Anti-Olympic groups are planning a large event in downtown Vancouver to coincide with Friday's opening ceremonies, and others are expected to follow throughout the ensuing 16 days of the Games.
Vancouver police have recently said they expect between 1,000 and 1,500 protesters in the first few days of the Olympics -- a significantly larger number than many had previously expected -- and protest organizers say they hope to exceed those figures.
But officials with the International Olympic Committee and the local organizing committee, known as VANOC, said they were confident protests will be peaceful and won't cause any major disruptions during the Games.
Gerhard Heiberg, a member of the IOC's executive board, said the committee has always been aware of the potential for protests during the Vancouver Olympics.
"I wouldn't call it concerns," Heiberg, who was also the chairman of the committee that evaluated Vancouver's bid for the Games in 2003, said at a news conference Monday.
"We have to accept protests and there will be some and fine, let's leave it. We are used to that."
The IOC raised the issue of protests with VANOC during a final briefing on Monday, but Heiberg said he was curious -- rather than concerned -- about what will happen.
Several protest organizers held their own news conference on Monday, saying they hope everyone from activist groups to union members to disaffected members of the public show up out to denounce the Games.
"I hope thousands of them come out if the press stops scaring people talking about the possibility of violence," said Bob Ages of the Council of Canadians. "I think it could be really big."
Police have insisted they will respect protesters' right to free speech, so long as they don't break the law or interfere with the rights of anyone else.
However, Olympic critics have complained the RCMP-led unit overseeing Olympic security has harassed activists by approaching them on the street and speaking with their neighbours and members of their families.
They also complain that protesters from outside the country have been stopped or questioned at the border, most recently this past weekend when Martin Macias Jr., an American who led a group opposed to Chicago's bid for the 2016 Games, was denied entry into Canada.
"The police have worked really hard to intimidate and discourage people from expressing themselves, so I hope they will be brave come the Olympics and realize we have nothing to fear if we have the numbers," said Alissa Westergard-Thorpe of the Olympic Resistance Movement.
The protest organizers said it will be up to the police, not them, to ensure protests remain peaceful.
For their part, police said they will set up so-called "safe assembly" areas for protests, rather than try to stop them.
The idea of creating areas where protesters could demonstrate safely was a key recommendation in a report into the 1997 APEC protests in Vancouver, when demonstrators were pepper sprayed, detained and strip searched.
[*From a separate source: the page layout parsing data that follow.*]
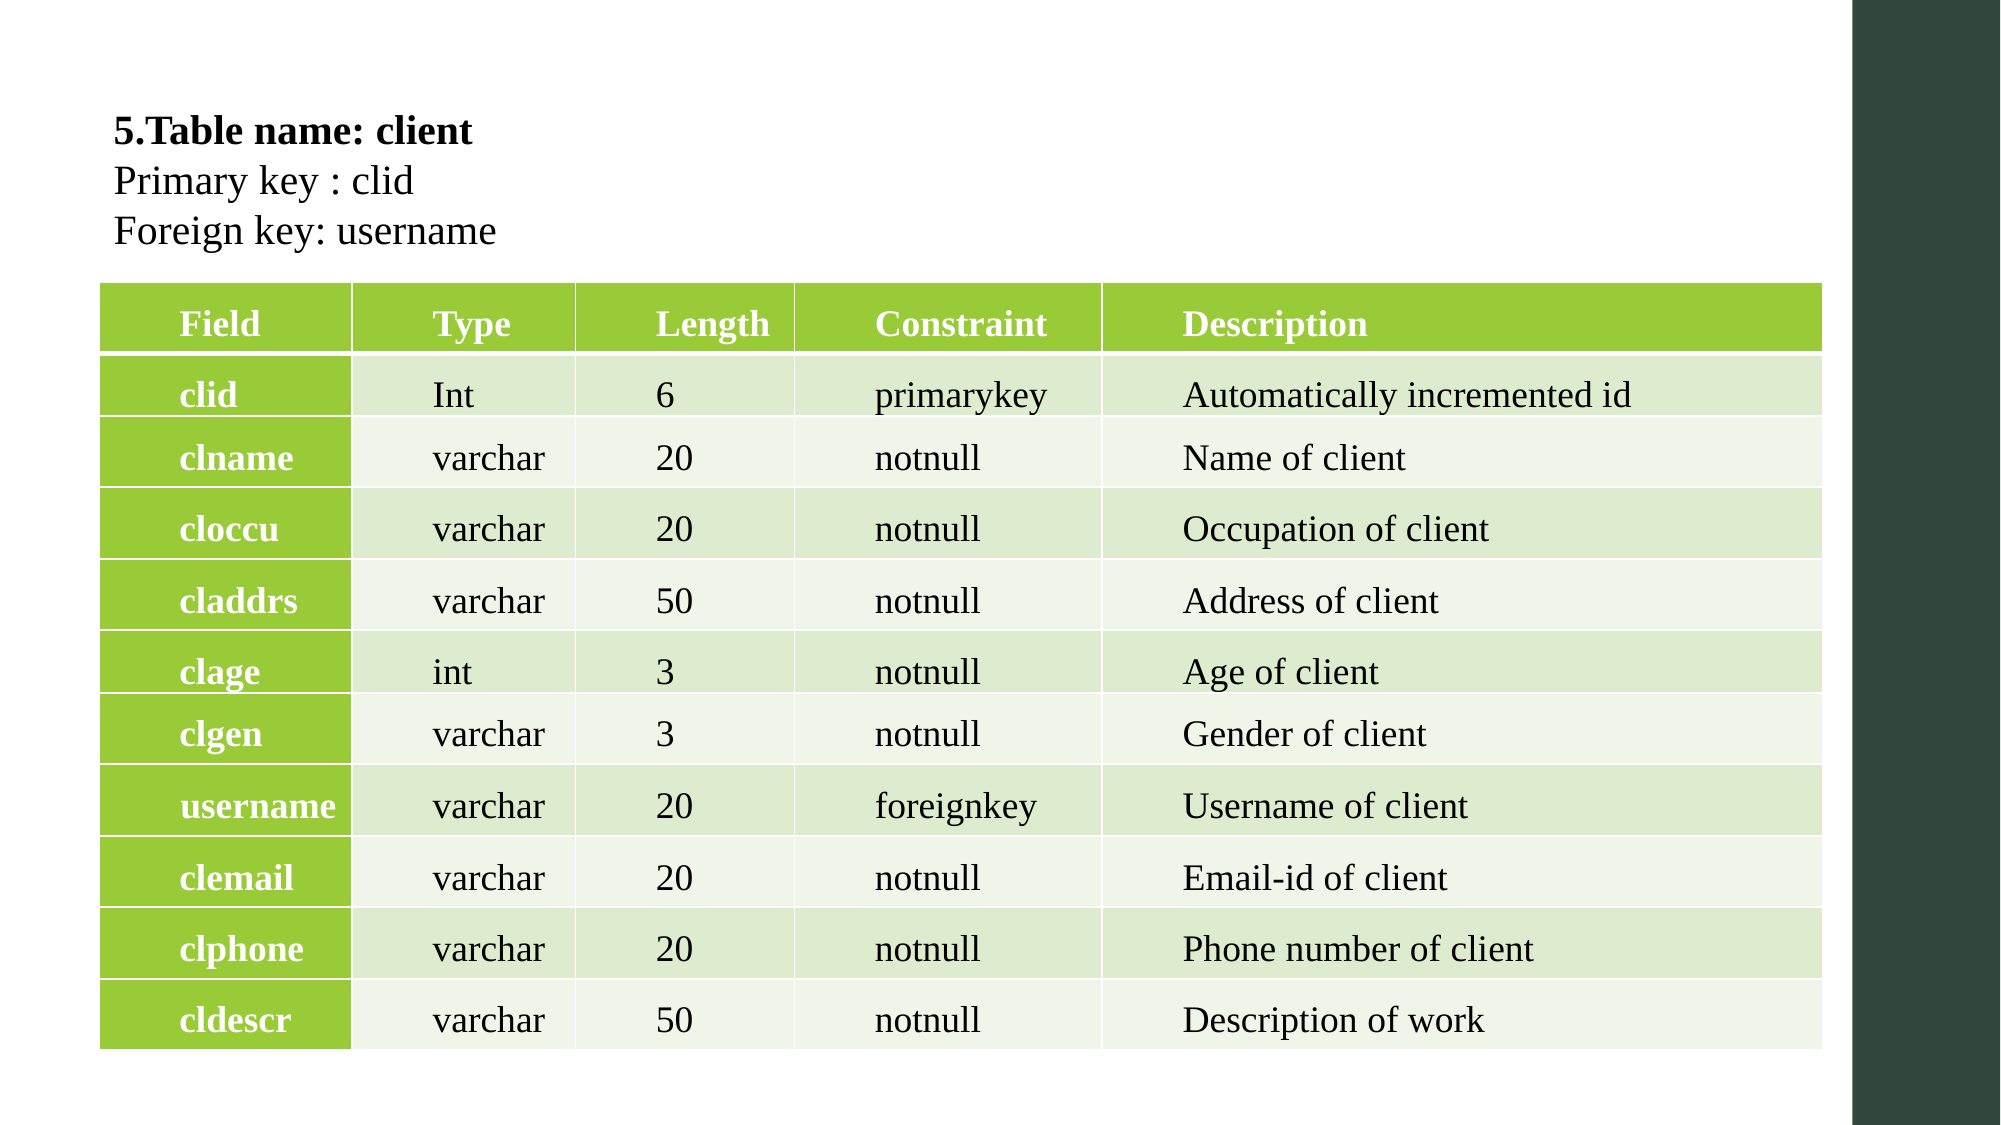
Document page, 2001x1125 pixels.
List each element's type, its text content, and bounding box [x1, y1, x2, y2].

table_header Constraint [795, 283, 1101, 351]
table_cell varchar [353, 837, 575, 906]
table_cell Age of client [1103, 631, 1822, 692]
table_cell 20 [576, 765, 794, 835]
table_cell notnull [795, 694, 1101, 763]
table_cell int [353, 631, 575, 692]
table_cell varchar [353, 417, 575, 486]
table_cell 20 [576, 488, 794, 558]
table_cell 3 [576, 631, 794, 692]
table_cell Description of work [1103, 980, 1822, 1049]
table_cell 50 [576, 560, 794, 629]
table_cell Username of client [1103, 765, 1822, 835]
table_cell Name of client [1103, 417, 1822, 486]
table_cell Automatically incremented id [1103, 356, 1822, 415]
table_cell notnull [795, 837, 1101, 906]
table_cell 50 [576, 980, 794, 1049]
table_cell Occupation of client [1103, 488, 1822, 558]
table_cell cldescr [100, 980, 351, 1049]
table_cell 3 [576, 694, 794, 763]
table_cell Gender of client [1103, 694, 1822, 763]
table_cell Address of client [1103, 560, 1822, 629]
table_cell varchar [353, 560, 575, 629]
table_cell 6 [576, 356, 794, 415]
table_header Type [353, 283, 575, 351]
table_cell 20 [576, 908, 794, 978]
table_cell notnull [795, 908, 1101, 978]
table_header Length [576, 283, 794, 351]
table_cell primarykey [795, 356, 1101, 415]
table_cell 20 [576, 417, 794, 486]
table_cell Int [353, 356, 575, 415]
table_header Field [100, 283, 351, 351]
table_cell clgen [100, 694, 351, 763]
table_cell varchar [353, 488, 575, 558]
table_cell varchar [353, 908, 575, 978]
table_cell notnull [795, 417, 1101, 486]
table_cell notnull [795, 980, 1101, 1049]
table_cell notnull [795, 631, 1101, 692]
table_cell 20 [576, 837, 794, 906]
table_header Description [1103, 283, 1822, 351]
table_cell Email-id of client [1103, 837, 1822, 906]
table_cell clage [100, 631, 351, 692]
table_cell foreignkey [795, 765, 1101, 835]
table_cell varchar [353, 694, 575, 763]
table_cell Phone number of client [1103, 908, 1822, 978]
table_cell clname [100, 417, 351, 486]
table_cell varchar [353, 980, 575, 1049]
table_cell clphone [100, 908, 351, 978]
table_cell clemail [100, 837, 351, 906]
table_cell username [100, 765, 351, 835]
table_cell varchar [353, 765, 575, 835]
table_cell notnull [795, 560, 1101, 629]
table_cell notnull [795, 488, 1101, 558]
table_cell cloccu [100, 488, 351, 558]
table_cell claddrs [100, 560, 351, 629]
text_box 5.Table name: client Primary key : clid Foreign key: username [98, 95, 1423, 260]
table_cell clid [100, 356, 351, 415]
The event remains a stain on the reputation of the RCMP.
Protesters, however, have vowed not to use any area that police officially designated as a protest zone.
Friday's protest is planned for a lawn outside the Vancouver Art Gallery, a traditional demonstration space that Vancouver police said they plan to leave alone during the Olympics.
Westergard-Thorpe said anti-Olympic protesters don't plan to be violent.
"There's never been any violence associated with an anti-Olympic protest -- property damage that you might see in some cases is not violence," she said.